Goal a: Quote from the Unix CLI article below, starting at "Unix CLI: Advanced" and ending at "using bash scripts.", with the wording unchanged.

Skip to content

Unix CLI: Advanced

This article is adapted from the notes of the Unix@Home Workshop held in August 2020.

Learning Objectives

Students should

  • appreciate the philosophy of Unix where small utility programs can be composed together to perform a complex task using the pipe | operator.
  • be aware of basic Unix utilities: echo, sort, uniq, grep, head, and tail.
  • be able to use basic pattern matching * ? [] and {} in bash.
  • know how to use Tab, Ctrl+P, and Ctrl+N to work more efficiently in bash.
  • know how to save time and effort by automating long complex commands using bash scripts.

Composing Programs with |

Another key innovation of Unix that led to its success is the invention of the | operator.

Before Unix, operating systems tend to provide complex, monolithic, programs. The philosophy of Unix, however, is to provide many small, simple, utility programs, that can be composed to complete a more complex task. These small programs each do one thing only (and do it well) and so are easier to write and less prone to bugs.

The composition of these utility programs relies on two things. First, plain text is often used as input and output of the programs. These allow the programs to understand each other easily. Second, they use | to communicate with each other. The | operator takes the standard output from one program and redirects it as the standard input of another program.

Data to process:
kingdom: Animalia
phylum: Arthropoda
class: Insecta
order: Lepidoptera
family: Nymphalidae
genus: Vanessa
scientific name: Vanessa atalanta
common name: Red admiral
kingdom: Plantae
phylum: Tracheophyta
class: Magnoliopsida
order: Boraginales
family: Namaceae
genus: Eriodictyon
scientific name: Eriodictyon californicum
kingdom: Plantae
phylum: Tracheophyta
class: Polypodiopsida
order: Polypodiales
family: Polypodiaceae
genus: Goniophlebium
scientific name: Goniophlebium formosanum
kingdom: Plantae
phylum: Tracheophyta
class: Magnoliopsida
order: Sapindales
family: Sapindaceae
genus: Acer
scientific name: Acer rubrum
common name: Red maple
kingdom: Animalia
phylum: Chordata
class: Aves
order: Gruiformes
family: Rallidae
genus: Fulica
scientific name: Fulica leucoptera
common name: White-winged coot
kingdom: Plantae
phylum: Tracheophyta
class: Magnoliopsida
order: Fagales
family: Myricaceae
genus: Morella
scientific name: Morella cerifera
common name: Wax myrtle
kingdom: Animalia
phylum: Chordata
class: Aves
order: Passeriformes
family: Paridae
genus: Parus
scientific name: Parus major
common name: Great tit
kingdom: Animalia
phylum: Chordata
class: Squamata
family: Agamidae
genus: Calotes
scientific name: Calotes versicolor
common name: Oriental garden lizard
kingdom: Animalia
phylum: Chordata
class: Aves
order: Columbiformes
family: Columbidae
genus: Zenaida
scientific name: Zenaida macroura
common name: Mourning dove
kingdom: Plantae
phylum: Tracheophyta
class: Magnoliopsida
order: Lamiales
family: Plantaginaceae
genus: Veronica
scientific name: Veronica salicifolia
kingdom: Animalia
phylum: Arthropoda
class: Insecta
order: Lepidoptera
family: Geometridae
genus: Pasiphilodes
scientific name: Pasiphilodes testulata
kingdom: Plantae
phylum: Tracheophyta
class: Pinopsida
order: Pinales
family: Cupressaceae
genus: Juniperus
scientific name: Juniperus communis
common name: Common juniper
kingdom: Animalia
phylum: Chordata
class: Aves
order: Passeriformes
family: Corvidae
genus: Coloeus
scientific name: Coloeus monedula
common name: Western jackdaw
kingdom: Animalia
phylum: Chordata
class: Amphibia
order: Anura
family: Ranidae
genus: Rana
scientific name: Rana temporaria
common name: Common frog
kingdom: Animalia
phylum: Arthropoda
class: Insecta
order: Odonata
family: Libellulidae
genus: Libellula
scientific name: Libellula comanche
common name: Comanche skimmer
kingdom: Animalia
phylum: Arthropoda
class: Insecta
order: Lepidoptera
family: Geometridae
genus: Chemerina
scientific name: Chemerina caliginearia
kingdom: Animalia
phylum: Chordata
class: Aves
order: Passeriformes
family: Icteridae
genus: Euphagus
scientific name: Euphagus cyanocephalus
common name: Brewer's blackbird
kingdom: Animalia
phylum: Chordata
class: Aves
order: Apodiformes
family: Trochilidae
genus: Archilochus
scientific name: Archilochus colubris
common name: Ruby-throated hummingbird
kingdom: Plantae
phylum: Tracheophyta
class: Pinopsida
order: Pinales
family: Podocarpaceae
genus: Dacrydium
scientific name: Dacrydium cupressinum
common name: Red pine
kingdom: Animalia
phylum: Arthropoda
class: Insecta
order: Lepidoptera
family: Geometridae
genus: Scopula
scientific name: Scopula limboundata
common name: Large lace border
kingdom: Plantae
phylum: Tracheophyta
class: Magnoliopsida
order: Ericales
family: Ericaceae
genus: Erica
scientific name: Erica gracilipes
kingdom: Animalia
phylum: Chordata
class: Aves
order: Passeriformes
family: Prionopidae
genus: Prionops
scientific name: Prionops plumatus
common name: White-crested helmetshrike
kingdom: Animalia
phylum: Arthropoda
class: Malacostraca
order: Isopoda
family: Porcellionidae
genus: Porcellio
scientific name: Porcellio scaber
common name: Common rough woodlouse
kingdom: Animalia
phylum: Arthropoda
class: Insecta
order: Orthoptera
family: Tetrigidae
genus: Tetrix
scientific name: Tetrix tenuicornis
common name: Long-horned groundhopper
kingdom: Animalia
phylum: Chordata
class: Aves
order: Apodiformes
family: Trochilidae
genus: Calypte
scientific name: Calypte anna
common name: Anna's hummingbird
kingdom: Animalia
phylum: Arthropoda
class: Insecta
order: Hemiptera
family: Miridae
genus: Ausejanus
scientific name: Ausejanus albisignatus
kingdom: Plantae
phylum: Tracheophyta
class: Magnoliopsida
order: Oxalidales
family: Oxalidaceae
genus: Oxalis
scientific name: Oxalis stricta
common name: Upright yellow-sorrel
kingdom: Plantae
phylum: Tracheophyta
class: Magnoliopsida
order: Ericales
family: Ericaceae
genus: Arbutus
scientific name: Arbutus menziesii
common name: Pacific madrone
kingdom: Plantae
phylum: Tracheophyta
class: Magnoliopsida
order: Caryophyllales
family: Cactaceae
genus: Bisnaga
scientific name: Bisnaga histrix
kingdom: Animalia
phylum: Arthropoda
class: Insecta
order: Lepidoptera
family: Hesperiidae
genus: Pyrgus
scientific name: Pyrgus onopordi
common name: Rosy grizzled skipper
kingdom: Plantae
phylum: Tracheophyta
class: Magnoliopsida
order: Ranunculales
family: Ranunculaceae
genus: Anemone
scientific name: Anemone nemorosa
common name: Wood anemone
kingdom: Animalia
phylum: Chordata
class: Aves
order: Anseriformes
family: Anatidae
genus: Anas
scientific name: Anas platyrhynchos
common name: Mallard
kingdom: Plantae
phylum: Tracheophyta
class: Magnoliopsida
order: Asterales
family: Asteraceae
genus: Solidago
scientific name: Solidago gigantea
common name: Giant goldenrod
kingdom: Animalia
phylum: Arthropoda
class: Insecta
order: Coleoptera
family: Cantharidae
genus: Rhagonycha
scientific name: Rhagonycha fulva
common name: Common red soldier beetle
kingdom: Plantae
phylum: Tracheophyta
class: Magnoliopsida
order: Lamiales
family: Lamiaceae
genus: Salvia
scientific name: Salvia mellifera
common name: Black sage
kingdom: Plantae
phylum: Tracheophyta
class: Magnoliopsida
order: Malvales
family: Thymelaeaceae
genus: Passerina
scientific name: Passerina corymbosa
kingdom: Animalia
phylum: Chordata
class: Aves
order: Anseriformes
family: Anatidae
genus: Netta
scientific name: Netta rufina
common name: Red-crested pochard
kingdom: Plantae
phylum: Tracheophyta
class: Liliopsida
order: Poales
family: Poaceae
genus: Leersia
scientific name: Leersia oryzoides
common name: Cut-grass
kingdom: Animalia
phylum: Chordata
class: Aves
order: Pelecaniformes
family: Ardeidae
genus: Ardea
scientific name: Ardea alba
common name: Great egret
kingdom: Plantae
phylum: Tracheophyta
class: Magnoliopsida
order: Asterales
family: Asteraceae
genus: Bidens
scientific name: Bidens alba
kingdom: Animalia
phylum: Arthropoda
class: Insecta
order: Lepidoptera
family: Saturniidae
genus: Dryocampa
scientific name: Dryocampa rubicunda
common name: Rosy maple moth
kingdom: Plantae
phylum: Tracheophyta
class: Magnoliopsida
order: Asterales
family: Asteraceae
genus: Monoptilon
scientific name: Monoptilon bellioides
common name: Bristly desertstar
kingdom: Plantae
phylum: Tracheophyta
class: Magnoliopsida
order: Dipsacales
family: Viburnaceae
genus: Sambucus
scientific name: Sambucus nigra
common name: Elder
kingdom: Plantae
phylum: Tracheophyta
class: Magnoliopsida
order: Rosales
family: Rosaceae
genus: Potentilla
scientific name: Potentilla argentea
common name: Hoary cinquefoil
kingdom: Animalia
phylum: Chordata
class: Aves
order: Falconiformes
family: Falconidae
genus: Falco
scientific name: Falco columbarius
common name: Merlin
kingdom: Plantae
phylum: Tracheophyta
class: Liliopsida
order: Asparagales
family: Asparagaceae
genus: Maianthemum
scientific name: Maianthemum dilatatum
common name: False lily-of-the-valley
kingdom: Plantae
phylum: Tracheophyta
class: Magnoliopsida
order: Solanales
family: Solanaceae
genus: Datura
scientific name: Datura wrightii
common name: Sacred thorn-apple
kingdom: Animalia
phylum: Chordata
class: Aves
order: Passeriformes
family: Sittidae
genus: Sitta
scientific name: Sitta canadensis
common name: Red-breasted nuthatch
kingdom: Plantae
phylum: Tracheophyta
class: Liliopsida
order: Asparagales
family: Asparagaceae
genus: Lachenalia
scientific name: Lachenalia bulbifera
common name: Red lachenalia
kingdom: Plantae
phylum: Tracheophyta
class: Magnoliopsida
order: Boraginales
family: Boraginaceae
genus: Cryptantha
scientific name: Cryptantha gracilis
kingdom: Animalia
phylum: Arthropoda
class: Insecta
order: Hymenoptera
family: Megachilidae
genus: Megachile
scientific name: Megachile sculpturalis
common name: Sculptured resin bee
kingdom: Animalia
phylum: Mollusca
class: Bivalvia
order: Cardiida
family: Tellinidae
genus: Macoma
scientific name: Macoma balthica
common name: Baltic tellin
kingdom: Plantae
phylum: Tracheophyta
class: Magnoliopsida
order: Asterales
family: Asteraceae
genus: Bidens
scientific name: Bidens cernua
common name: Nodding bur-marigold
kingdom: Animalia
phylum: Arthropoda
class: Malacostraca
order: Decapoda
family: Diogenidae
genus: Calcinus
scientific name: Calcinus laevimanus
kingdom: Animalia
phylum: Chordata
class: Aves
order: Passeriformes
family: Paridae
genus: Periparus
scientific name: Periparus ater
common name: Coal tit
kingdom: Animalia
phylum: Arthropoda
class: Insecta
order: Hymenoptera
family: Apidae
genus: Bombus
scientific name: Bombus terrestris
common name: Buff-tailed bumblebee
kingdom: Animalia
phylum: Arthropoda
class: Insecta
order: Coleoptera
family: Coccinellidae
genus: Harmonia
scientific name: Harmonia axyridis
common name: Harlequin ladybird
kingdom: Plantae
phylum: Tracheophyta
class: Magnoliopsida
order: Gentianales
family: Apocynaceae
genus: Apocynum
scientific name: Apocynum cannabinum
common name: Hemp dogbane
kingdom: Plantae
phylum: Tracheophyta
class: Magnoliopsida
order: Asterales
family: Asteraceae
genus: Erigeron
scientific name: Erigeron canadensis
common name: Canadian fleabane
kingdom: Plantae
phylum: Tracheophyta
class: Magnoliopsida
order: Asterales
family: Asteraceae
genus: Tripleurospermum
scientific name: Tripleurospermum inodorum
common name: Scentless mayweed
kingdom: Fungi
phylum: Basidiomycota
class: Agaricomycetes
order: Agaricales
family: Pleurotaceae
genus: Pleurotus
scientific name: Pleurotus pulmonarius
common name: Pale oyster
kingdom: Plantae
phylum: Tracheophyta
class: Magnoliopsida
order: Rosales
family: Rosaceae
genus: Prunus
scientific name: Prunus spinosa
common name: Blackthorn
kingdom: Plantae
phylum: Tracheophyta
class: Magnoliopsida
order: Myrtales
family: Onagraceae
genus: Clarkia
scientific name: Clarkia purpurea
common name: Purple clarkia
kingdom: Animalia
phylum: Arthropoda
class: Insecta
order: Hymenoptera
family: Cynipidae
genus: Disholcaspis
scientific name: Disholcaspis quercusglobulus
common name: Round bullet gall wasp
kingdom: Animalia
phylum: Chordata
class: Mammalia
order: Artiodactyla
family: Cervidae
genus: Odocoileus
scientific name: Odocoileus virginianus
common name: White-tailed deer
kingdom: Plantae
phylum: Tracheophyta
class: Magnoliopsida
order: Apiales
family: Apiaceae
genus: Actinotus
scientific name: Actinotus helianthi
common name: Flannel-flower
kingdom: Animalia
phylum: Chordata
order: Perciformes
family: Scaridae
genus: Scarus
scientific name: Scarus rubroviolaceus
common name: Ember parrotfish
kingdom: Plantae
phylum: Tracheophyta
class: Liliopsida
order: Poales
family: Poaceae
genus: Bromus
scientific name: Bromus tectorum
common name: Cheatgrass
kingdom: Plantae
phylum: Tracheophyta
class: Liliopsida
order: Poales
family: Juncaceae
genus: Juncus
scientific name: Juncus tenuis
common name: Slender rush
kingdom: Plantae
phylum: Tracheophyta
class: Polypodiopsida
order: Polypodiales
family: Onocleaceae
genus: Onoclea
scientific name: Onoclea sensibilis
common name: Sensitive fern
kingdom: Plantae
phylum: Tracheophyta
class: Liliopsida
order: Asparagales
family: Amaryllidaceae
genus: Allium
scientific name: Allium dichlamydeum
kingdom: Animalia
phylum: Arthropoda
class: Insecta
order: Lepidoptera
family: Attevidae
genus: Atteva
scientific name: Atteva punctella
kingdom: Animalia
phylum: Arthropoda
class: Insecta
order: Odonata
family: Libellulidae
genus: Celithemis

Goal b: Print, word for word, the lines of the listing above starting at the line that contains "common name: Pale oyster" and ending at the line that contains "common name: Round bullet gall wasp", including both of those lines.

Correct result a:
Unix CLI: Advanced

This article is adapted from the notes of the Unix@Home Workshop held in August 2020.

Learning Objectives

Students should

  • appreciate the philosophy of Unix where small utility programs can be composed together to perform a complex task using the pipe | operator.
  • be aware of basic Unix utilities: echo, sort, uniq, grep, head, and tail.
  • be able to use basic pattern matching * ? [] and {} in bash.
  • know how to use Tab, Ctrl+P, and Ctrl+N to work more efficiently in bash.
  • know how to save time and effort by automating long complex commands using bash scripts.

Correct result b:
common name: Pale oyster
kingdom: Plantae
phylum: Tracheophyta
class: Magnoliopsida
order: Rosales
family: Rosaceae
genus: Prunus
scientific name: Prunus spinosa
common name: Blackthorn
kingdom: Plantae
phylum: Tracheophyta
class: Magnoliopsida
order: Myrtales
family: Onagraceae
genus: Clarkia
scientific name: Clarkia purpurea
common name: Purple clarkia
kingdom: Animalia
phylum: Arthropoda
class: Insecta
order: Hymenoptera
family: Cynipidae
genus: Disholcaspis
scientific name: Disholcaspis quercusglobulus
common name: Round bullet gall wasp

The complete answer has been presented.